[Exercise directions]
Rewrite the records from the line containing "pose: elev=187.2 azim=303.3" through the end of the records, swapping "pose" for "view" and leaving all else unchanged. Output only those lines.
Begin Material for this exercise
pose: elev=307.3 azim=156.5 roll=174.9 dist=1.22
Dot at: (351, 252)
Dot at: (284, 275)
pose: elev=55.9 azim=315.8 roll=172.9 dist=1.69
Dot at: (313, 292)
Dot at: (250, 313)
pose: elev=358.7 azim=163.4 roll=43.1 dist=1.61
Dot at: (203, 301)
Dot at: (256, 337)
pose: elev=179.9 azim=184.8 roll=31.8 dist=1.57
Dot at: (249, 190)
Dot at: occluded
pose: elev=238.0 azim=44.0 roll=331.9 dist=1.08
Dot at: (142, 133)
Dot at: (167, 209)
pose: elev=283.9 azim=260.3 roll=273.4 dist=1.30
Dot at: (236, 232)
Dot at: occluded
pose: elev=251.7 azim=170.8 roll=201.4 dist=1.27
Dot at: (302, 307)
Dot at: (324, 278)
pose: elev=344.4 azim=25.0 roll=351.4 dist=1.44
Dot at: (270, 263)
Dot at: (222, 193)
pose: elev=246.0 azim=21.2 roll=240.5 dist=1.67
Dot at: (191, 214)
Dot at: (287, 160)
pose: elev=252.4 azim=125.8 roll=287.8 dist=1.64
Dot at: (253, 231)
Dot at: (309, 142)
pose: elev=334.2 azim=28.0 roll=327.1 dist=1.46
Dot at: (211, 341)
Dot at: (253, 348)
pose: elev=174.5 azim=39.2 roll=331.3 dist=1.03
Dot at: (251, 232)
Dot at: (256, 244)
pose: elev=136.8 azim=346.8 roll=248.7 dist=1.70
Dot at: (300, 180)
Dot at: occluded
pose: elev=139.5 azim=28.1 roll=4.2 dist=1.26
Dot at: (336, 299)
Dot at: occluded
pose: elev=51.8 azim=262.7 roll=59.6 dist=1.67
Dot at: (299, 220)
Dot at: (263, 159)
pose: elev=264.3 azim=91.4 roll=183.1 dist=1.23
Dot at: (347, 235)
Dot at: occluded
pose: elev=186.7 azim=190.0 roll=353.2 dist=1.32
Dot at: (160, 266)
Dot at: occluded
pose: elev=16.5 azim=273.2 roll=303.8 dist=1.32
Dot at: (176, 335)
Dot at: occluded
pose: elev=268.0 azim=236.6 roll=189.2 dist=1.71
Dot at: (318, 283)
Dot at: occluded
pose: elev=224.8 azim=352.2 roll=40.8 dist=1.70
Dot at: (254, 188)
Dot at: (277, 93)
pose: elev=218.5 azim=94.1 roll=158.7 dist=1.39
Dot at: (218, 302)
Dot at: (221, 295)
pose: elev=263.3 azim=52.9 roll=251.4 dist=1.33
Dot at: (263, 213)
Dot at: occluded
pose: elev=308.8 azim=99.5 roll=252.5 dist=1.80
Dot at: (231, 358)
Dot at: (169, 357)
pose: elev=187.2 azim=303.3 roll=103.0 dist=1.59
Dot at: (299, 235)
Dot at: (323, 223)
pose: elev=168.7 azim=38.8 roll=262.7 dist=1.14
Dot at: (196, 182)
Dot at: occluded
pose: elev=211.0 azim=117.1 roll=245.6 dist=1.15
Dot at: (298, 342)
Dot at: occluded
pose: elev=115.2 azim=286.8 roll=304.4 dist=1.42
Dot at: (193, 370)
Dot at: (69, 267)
End Material for this exercise
[Solved problem]
view: elev=187.2 azim=303.3 roll=103.0 dist=1.59
Dot at: (299, 235)
Dot at: (323, 223)
view: elev=168.7 azim=38.8 roll=262.7 dist=1.14
Dot at: (196, 182)
Dot at: occluded
view: elev=211.0 azim=117.1 roll=245.6 dist=1.15
Dot at: (298, 342)
Dot at: occluded
view: elev=115.2 azim=286.8 roll=304.4 dist=1.42
Dot at: (193, 370)
Dot at: (69, 267)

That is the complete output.